*Data for processing:*
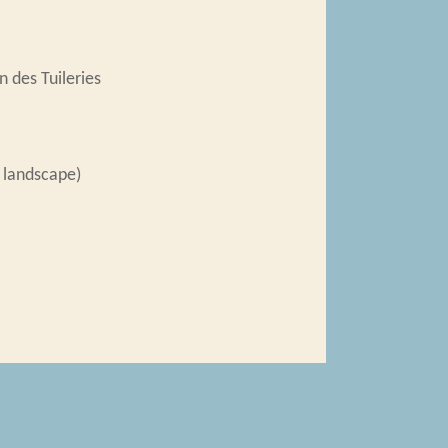
 des Tuileries
 landscape)
ndépendants
,
Salon des Tuileries
ists in Interwar Paris
, accessed August 6,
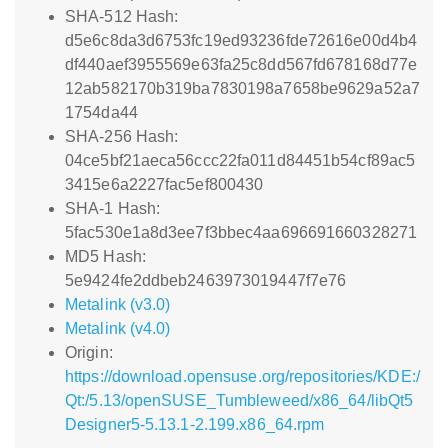
SHA-512 Hash:
d5e6c8da3d6753fc19ed93236fde72616e00d4b4
df440aef3955569e63fa25c8dd567fd678168d77e
12ab582170b319ba7830198a7658be9629a52a7
1754da44
SHA-256 Hash:
04ce5bf21aeca56ccc22fa011d84451b54cf89ac5
3415e6a2227fac5ef800430
SHA-1 Hash:
5fac530e1a8d3ee7f3bbec4aa696691660328271
MD5 Hash:
5e9424fe2ddbeb2463973019447f7e76
Metalink (v3.0)
Metalink (v4.0)
Origin:
https://download.opensuse.org/repositories/KDE:/
Qt:/5.13/openSUSE_Tumbleweed/x86_64/libQt5
Designer5-5.13.1-2.199.x86_64.rpm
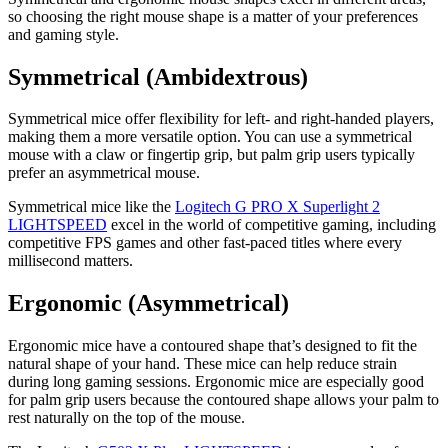
so choosing the right mouse shape is a matter of your preferences
and gaming style.
Symmetrical (Ambidextrous)
Symmetrical mice offer flexibility for left- and right-handed players,
making them a more versatile option. You can use a symmetrical
mouse with a claw or fingertip grip, but palm grip users typically
prefer an asymmetrical mouse.
Symmetrical mice like the
Logitech G PRO X Superlight 2
LIGHTSPEED
excel in the world of competitive gaming, including
competitive FPS games and other fast-paced titles where every
millisecond matters.
Ergonomic (Asymmetrical)
Ergonomic mice have a contoured shape that’s designed to fit the
natural shape of your hand. These mice can help reduce strain
during long gaming sessions. Ergonomic mice are especially good
for palm grip users because the contoured shape allows your palm to
rest naturally on the top of the mouse.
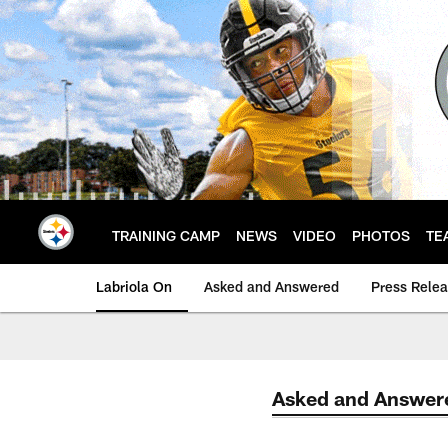
Skip
to
main
content
TRAINING CAMP
NEWS
VIDEO
PHOTOS
TE
Labriola On
Asked and Answered
Press Rele
Asked and Answer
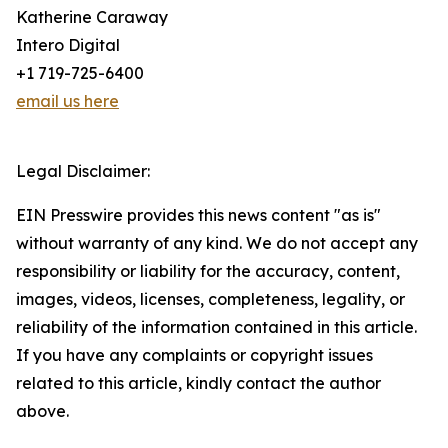
Katherine Caraway
Intero Digital
+1 719-725-6400
email us here
Legal Disclaimer:
EIN Presswire provides this news content "as is"
without warranty of any kind. We do not accept any
responsibility or liability for the accuracy, content,
images, videos, licenses, completeness, legality, or
reliability of the information contained in this article.
If you have any complaints or copyright issues
related to this article, kindly contact the author
above.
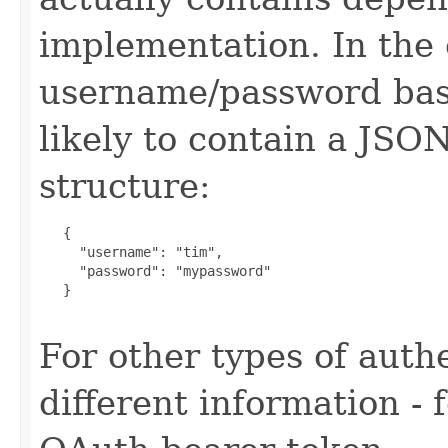
implementation. In the 
username/password base
likely to contain a JSO
structure:
   {

     "username": "tim",

     "password": "mypassword"

   }

For other types of authe
different information -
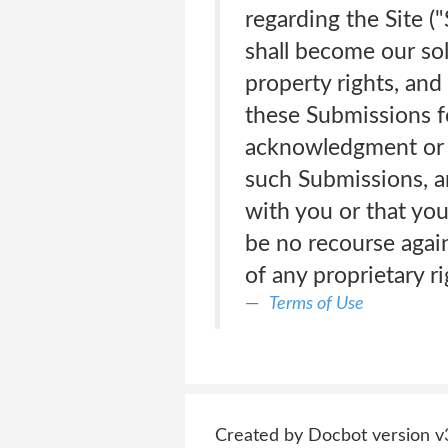
regarding the Site (
shall become our sole
property rights, and
these Submissions f
acknowledgment or c
such Submissions, a
with you or that you
be no recourse again
of any proprietary r
Terms of Use
Created by Docbot version v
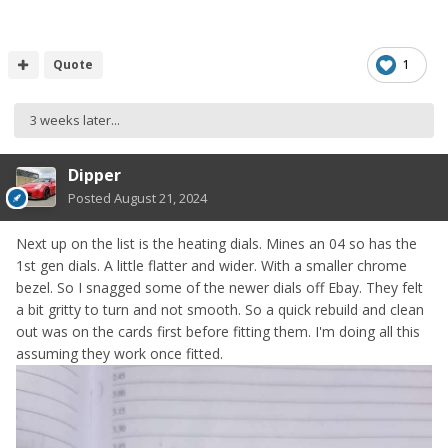
Quote
1
3 weeks later...
Dipper
Posted
August 21, 2024
Next up on the list is the heating dials. Mines an 04 so has the
1st gen dials. A little flatter and wider. With a smaller chrome
bezel. So I snagged some of the newer dials off Ebay. They felt
a bit gritty to turn and not smooth. So a quick rebuild and clean
out was on the cards first before fitting them. I'm doing all this
assuming they work once fitted.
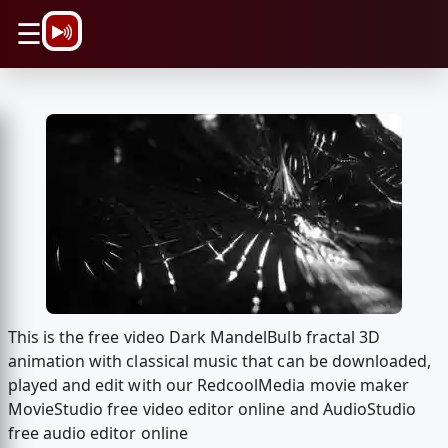
\n
☰
This is the free video Dark MandelBulb fractal 3D
animation with classical music that can be downloaded,
played and edit with our RedcoolMedia movie maker
MovieStudio free video editor online and AudioStudio
free audio editor online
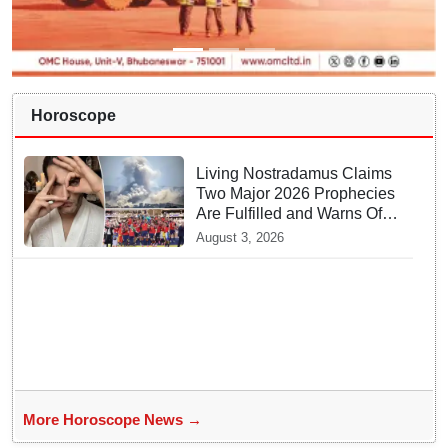
Horoscope
Living Nostradamus Claims
Two Major 2026 Prophecies
Are Fulfilled and Warns Of
New Conflict
August 3, 2026
More Horoscope News →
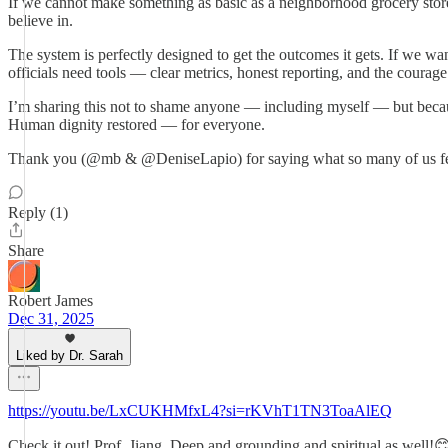
If we cannot make something as basic as a neighborhood grocery store
believe in.
The system is perfectly designed to get the outcomes it gets. If we w
officials need tools — clear metrics, honest reporting, and the courage
I’m sharing this not to shame anyone — including myself — but becaus
Human dignity restored — for everyone.
Thank you (@mb & @DeniseLapio) for saying what so many of us feel 
Reply (1)
Share
Robert James
Dec 31, 2025
Liked by Dr. Sarah
https://youtu.be/LxCUKHMfxL4?si=rKVhT1TN3ToaAlEQ
Check it out! Prof. Jiang. Deep and grounding and spiritual as well!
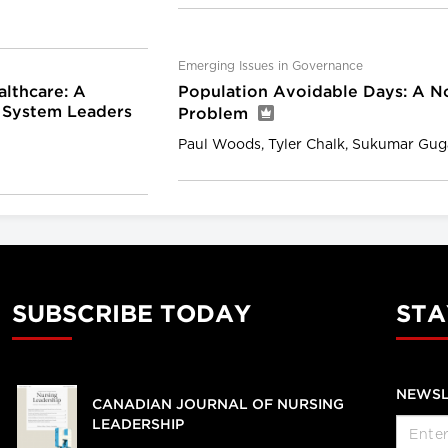
Emerging Issues in Governance
althcare: A
Population Avoidable Days: A N
 System Leaders
Problem
Paul Woods, Tyler Chalk, Sukumar Gu
SUBSCRIBE TODAY
STA
NEWSL
CANADIAN JOURNAL OF NURSING
LEADERSHIP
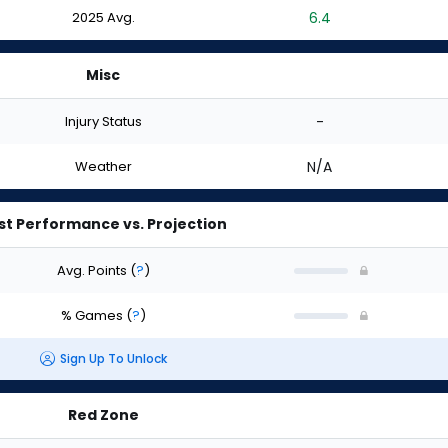
2025 Avg.
6.4
Misc
Injury Status
-
Weather
N/A
st Performance vs. Projection
Avg. Points
(
?
)
% Games
(
?
)
Sign Up To Unlock
Red Zone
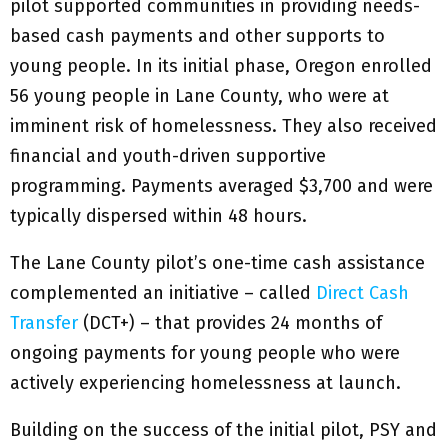
pilot supported communities in providing needs-
based cash payments and other supports to
young people. In its initial phase, Oregon enrolled
56 young people in Lane County, who were at
imminent risk of homelessness. They also received
financial and youth-driven supportive
programming. Payments averaged $3,700 and were
typically dispersed within 48 hours.
The Lane County pilot’s one-time cash assistance
complemented an initiative – called
Direct Cash
Transfer
(DCT+) – that provides 24 months of
ongoing payments for young people who were
actively experiencing homelessness at launch.
Building on the success of the initial pilot, PSY and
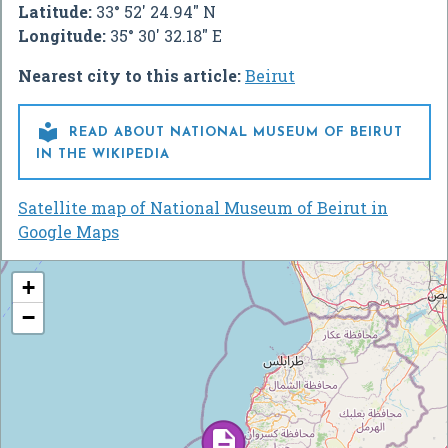
Latitude:
33° 52' 24.94" N
Longitude:
35° 30' 32.18" E
Nearest city to this article:
Beirut

READ ABOUT NATIONAL MUSEUM OF BEIRUT
IN THE WIKIPEDIA
Satellite map of National Museum of Beirut in
Google Maps
+
−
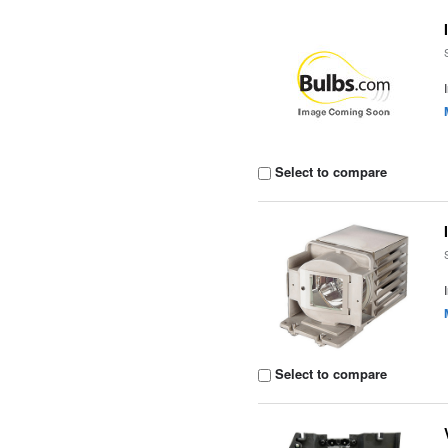
Select to compare
Select to compare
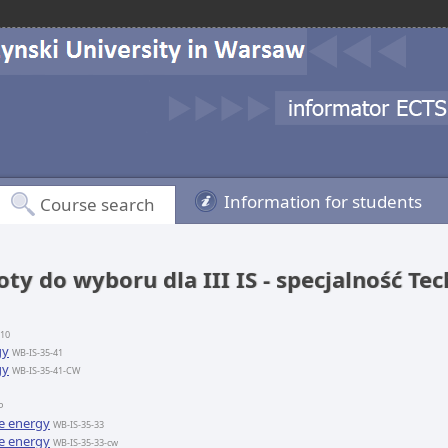
Information for students
Course search
ty do wyboru dla III IS - specjalność Te
-10
gy
WB-IS-35-41
gy
WB-IS-35-41-CW
P
e energy
WB-IS-35-33
e energy
WB-IS-35-33-cw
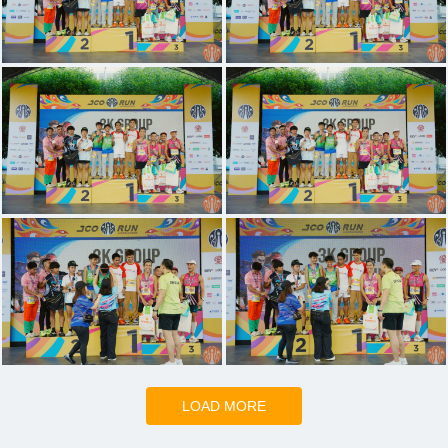
LOAD MORE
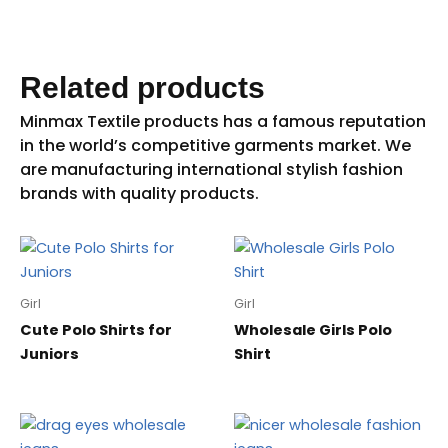
Related products
Girl
Girl
Cute Polo Shirts for
Wholesale Girls Polo
Juniors
Shirt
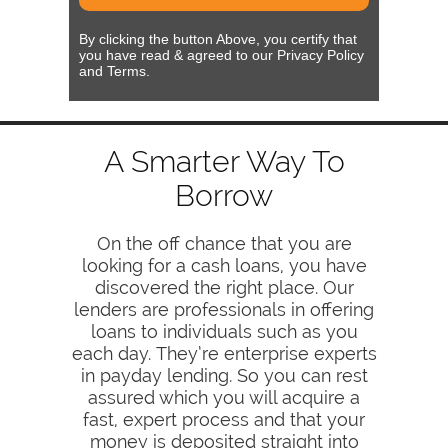
By clicking the button Above, you certify that
you have read & agreed to our Privacy Policy
and Terms.
A Smarter Way To
Borrow
On the off chance that you are
looking for a cash loans, you have
discovered the right place. Our
lenders are professionals in offering
loans to individuals such as you
each day. They’re enterprise experts
in payday lending. So you can rest
assured which you will acquire a
fast, expert process and that your
money is deposited straight into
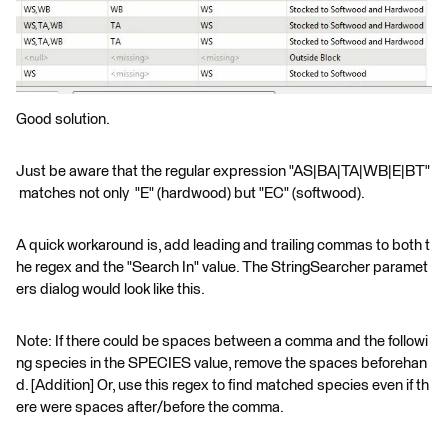
Good solution.
Just be aware that the regular expression "AS|BA|TA|WB|E|BT"
matches not only "E" (hardwood) but "EC" (softwood).
A quick workaround is, add leading and trailing commas to both t
he regex and the "Search In" value. The StringSearcher paramet
ers dialog would look like this.
Note: If there could be spaces between a comma and the followi
ng species in the SPECIES value, remove the spaces beforehan
d. [Addition] Or, use this regex to find matched species even if th
ere were spaces after/before the comma.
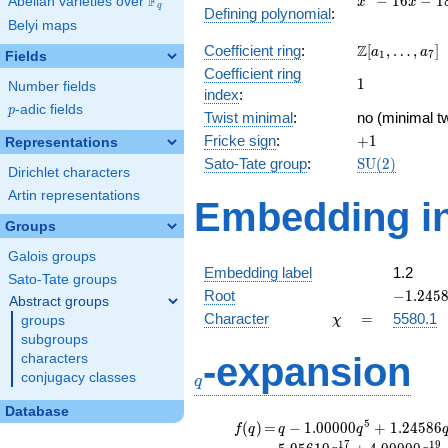
F
−
1
6
−
1
Abelian varieties over
\F_{q}
x
x
q
Defining polynomial
:
- 16x
Belyi maps
- 18
\Z[a_1,
Z
Coefficient ring
:
[
,
…
,
]
a
a
1
7
Fields
\ldots,
Coefficient ring
1
1
a_{7}]
Number fields
index
:
p
-adic fields
p
Twist minimal
:
no (minimal tw
+1
Fricke sign
:
+
1
Representations
\mathrm{SU
Sato-Tate group
:
S
U
(
2
)
Dirichlet characters
(2)
Artin representations
Embedding in
Groups
Galois groups
Embedding label
1.2
Sato-Tate groups
-1.2458
Root
−
1
.
2
4
5
Abstract groups
\chi
=
Character
=
5580.1
groups
χ
subgroups
q
-expansion
characters
conjugacy classes
q
Database
f(q)
=
q-1.00000
5
(
)
=
−
1
.
0
0
0
0
0
+
1
.
2
4
5
8
6
f
q
q
q
q^{5}
1
7
1
9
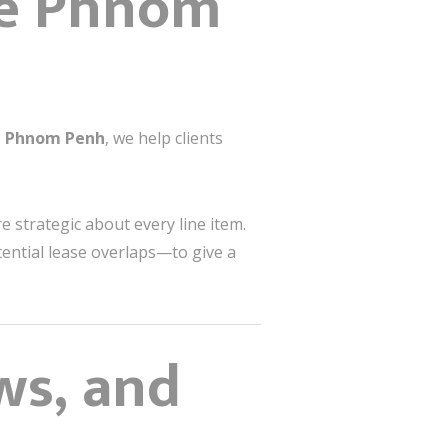
he Phnom
gn Phnom Penh
, we help clients
e strategic about every line item.
tential lease overlaps—to give a
ws, and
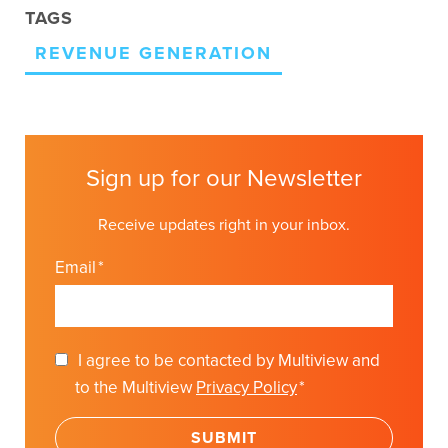
TAGS
REVENUE GENERATION
Sign up for our Newsletter
Receive updates right in your inbox.
Email
*
I agree to be contacted by Multiview and
to the Multiview
Privacy Policy
*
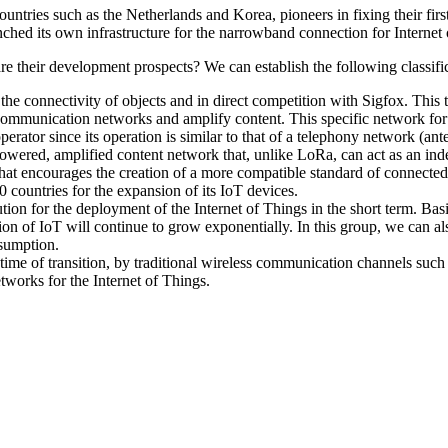
ountries such as the Netherlands and Korea, pioneers in fixing their fir
hed its own infrastructure for the narrowband connection for Internet of
re their development prospects? We can establish the following classifi
tee the connectivity of objects and in direct competition with Sigfox. 
ommunication networks and amplify content. This specific network for 
ator since its operation is similar to that of a telephony network (ante
powered, amplified content network that, unlike LoRa, can act as an inde
that encourages the creation of a more compatible standard of connected 
0 countries for the expansion of its IoT devices.
tion for the deployment of the Internet of Things in the short term. Ba
ution of IoT will continue to grow exponentially. In this group, we can
sumption.
is time of transition, by traditional wireless communication channels s
etworks for the Internet of Things.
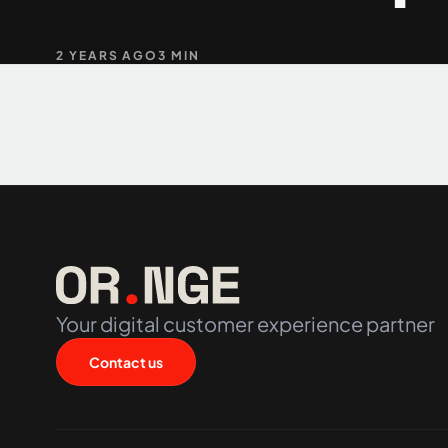
2 YEARS AGO
3 MIN
+61 489 903 665
Your digital customer experience partner
Contact us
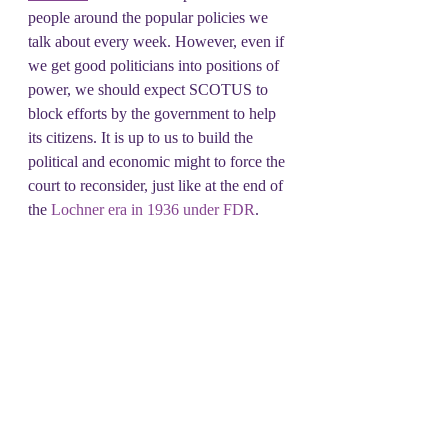
people around the popular policies we 
talk about every week. However, even if 
we get good politicians into positions of 
power, we should expect SCOTUS to 
block efforts by the government to help 
its citizens. It is up to us to build the 
political and economic might to force the 
court to reconsider, just like at the end of 
the 
Lochner era in 1936 under FDR
. 
This is going to be a long road, and 
we're in it for the long haul. So, join us 
each Tuesday in growing solidarity as 
we build towards a representative 
government that takes on all the centers 
of power from the authoritarian 
executive to the feckless Congress, to the 
compromised and politically partisan 
Supreme Court.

*Directions:* Rewrite the lines from the one containing "people around the popular policies we" through the one containing "political and economic might to force the" as a numbered list, omitting any blank lines.

*Written reply:*
1. people around the popular policies we 
2. talk about every week. However, even if 
3. we get good politicians into positions of 
4. power, we should expect SCOTUS to 
5. block efforts by the government to help 
6. its citizens. It is up to us to build the 
7. political and economic might to force the 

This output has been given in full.